#### Task goal
All lines with the word "Table" must be pulled from the entries below.

#### Material for this task
'''

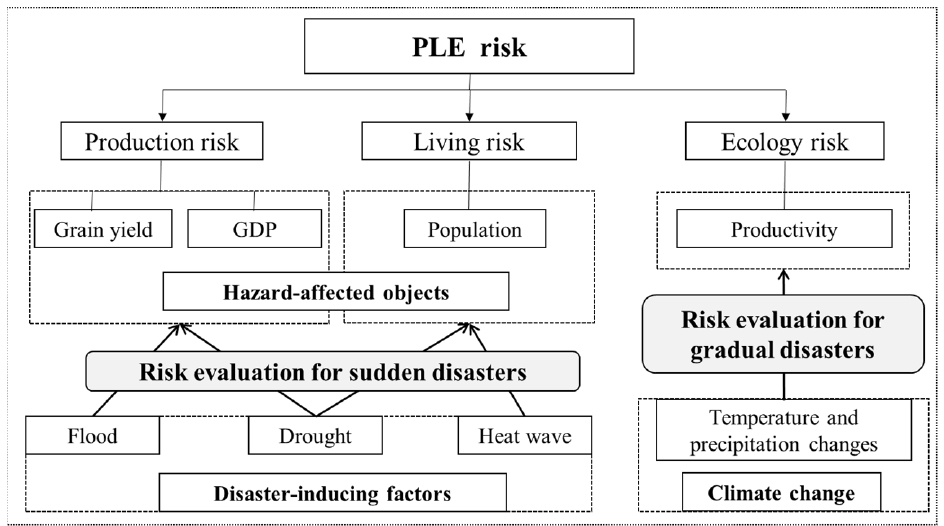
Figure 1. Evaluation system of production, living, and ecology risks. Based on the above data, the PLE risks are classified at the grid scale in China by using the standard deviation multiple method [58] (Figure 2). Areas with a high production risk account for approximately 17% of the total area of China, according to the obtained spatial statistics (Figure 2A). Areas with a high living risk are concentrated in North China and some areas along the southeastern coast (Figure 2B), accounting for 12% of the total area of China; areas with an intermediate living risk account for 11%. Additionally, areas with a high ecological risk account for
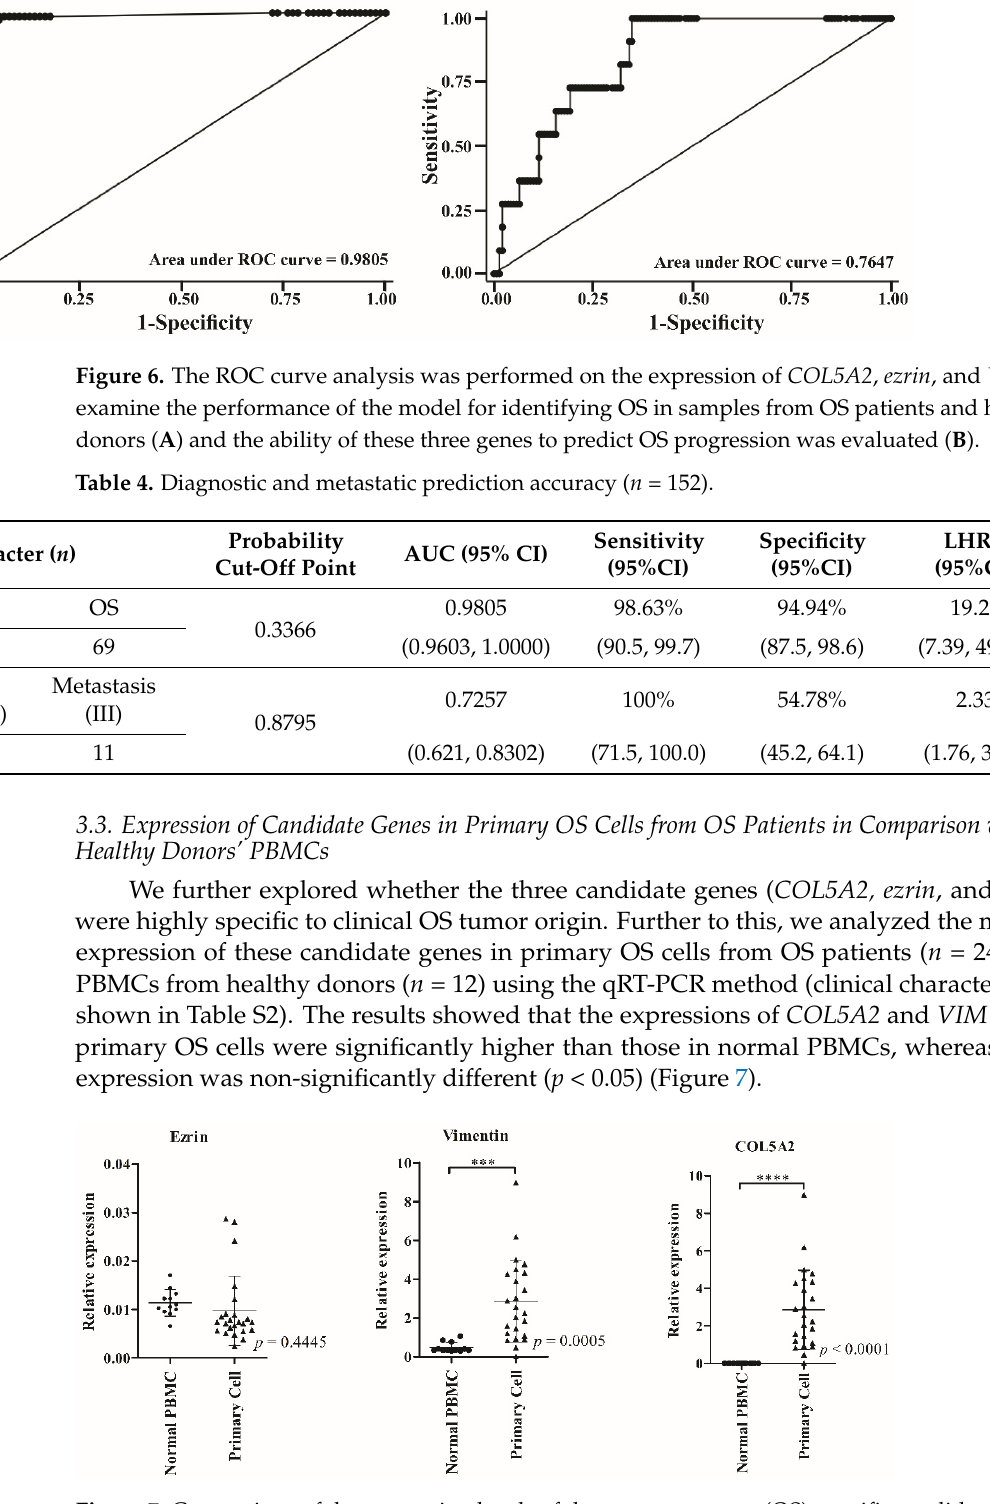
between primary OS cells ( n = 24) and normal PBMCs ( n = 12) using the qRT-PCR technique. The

'''
'''

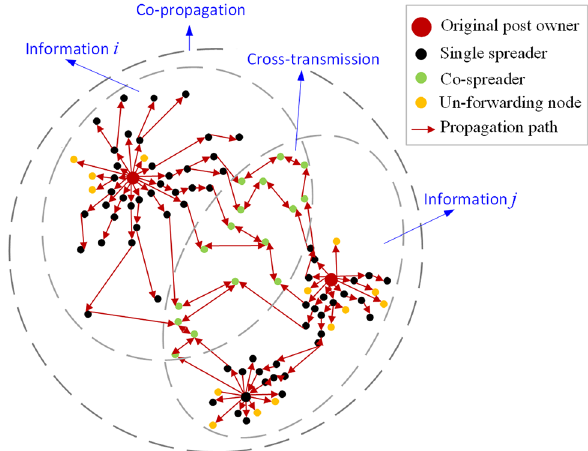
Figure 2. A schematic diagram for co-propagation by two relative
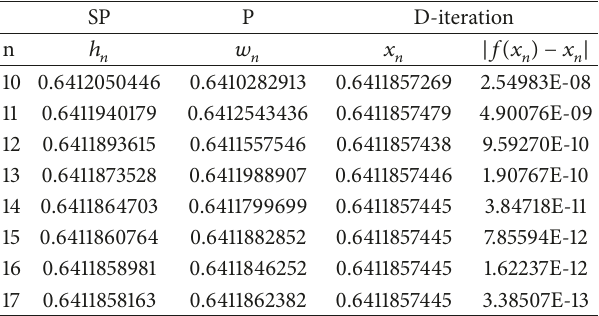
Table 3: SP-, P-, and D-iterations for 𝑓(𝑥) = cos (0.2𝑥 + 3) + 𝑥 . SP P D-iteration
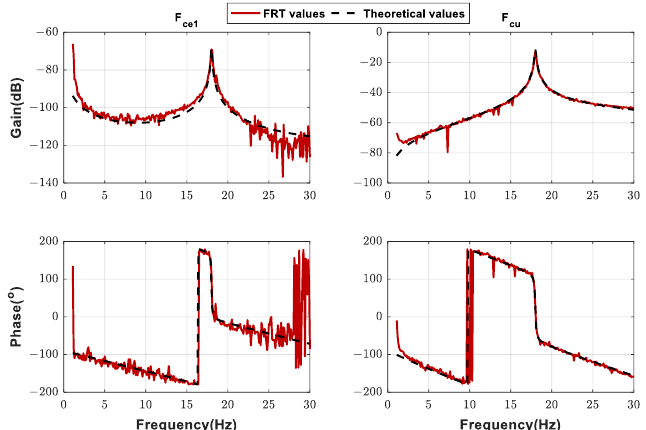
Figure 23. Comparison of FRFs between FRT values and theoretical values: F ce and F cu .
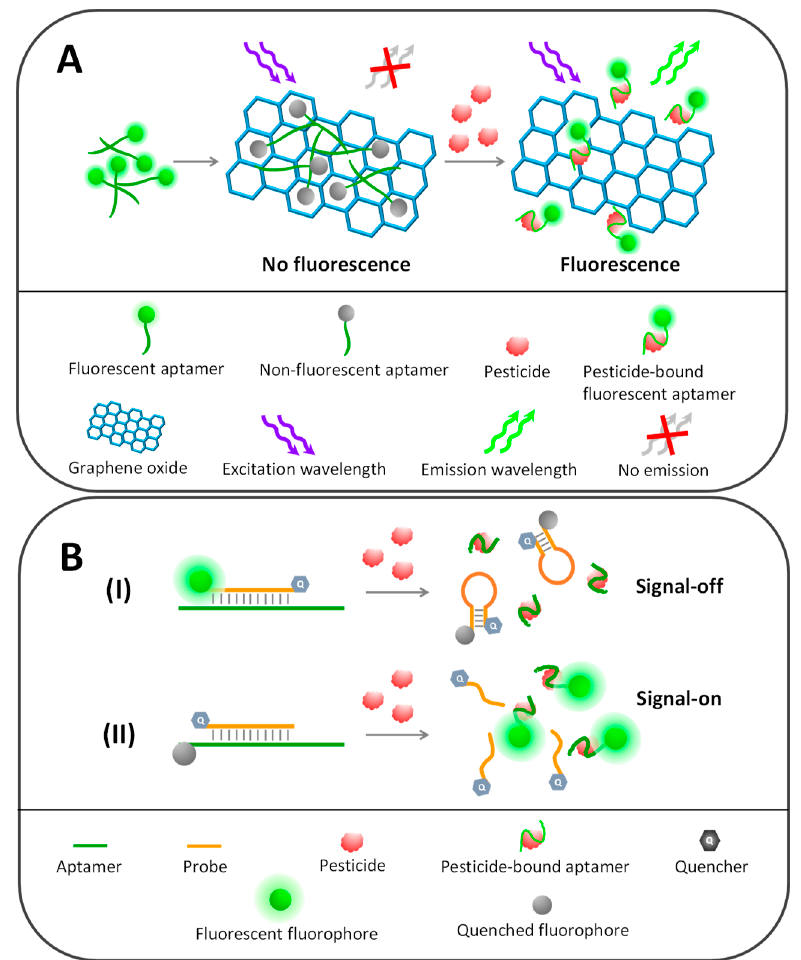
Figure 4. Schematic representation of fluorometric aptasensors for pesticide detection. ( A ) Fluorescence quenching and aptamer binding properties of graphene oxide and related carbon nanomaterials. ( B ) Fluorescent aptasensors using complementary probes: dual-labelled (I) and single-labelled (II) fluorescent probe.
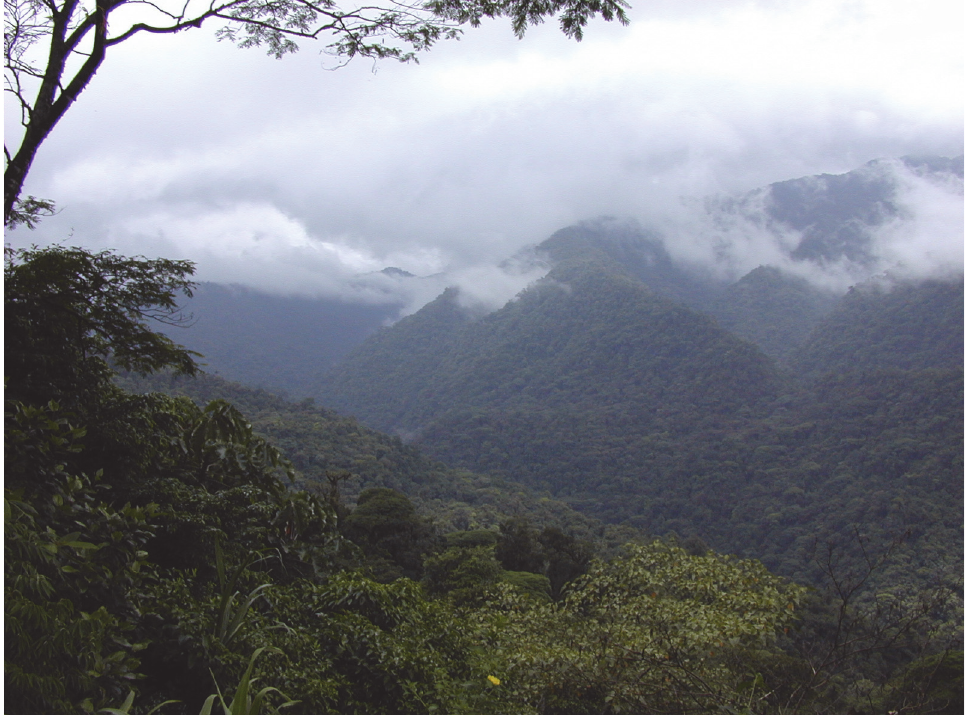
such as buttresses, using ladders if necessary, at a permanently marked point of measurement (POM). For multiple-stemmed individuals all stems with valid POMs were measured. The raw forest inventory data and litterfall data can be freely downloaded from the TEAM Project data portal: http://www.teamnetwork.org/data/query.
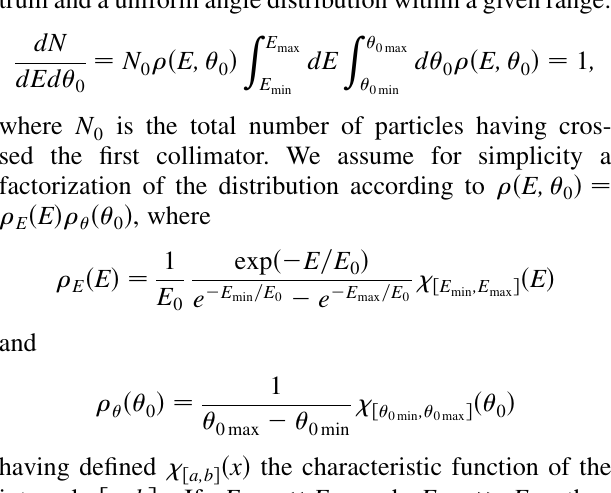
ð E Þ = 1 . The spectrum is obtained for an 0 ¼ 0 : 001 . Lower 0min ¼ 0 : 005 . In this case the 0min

'''
'''

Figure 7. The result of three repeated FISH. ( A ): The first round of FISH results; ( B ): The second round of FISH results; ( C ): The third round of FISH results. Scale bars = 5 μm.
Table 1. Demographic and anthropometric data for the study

'''

#### The completed task
Table 3: SP-, P-, and D-iterations for 𝑓(𝑥) = cos (0.2𝑥 + 3) + 𝑥 . SP P D-iteration
Table 1. Demographic and anthropometric data for the study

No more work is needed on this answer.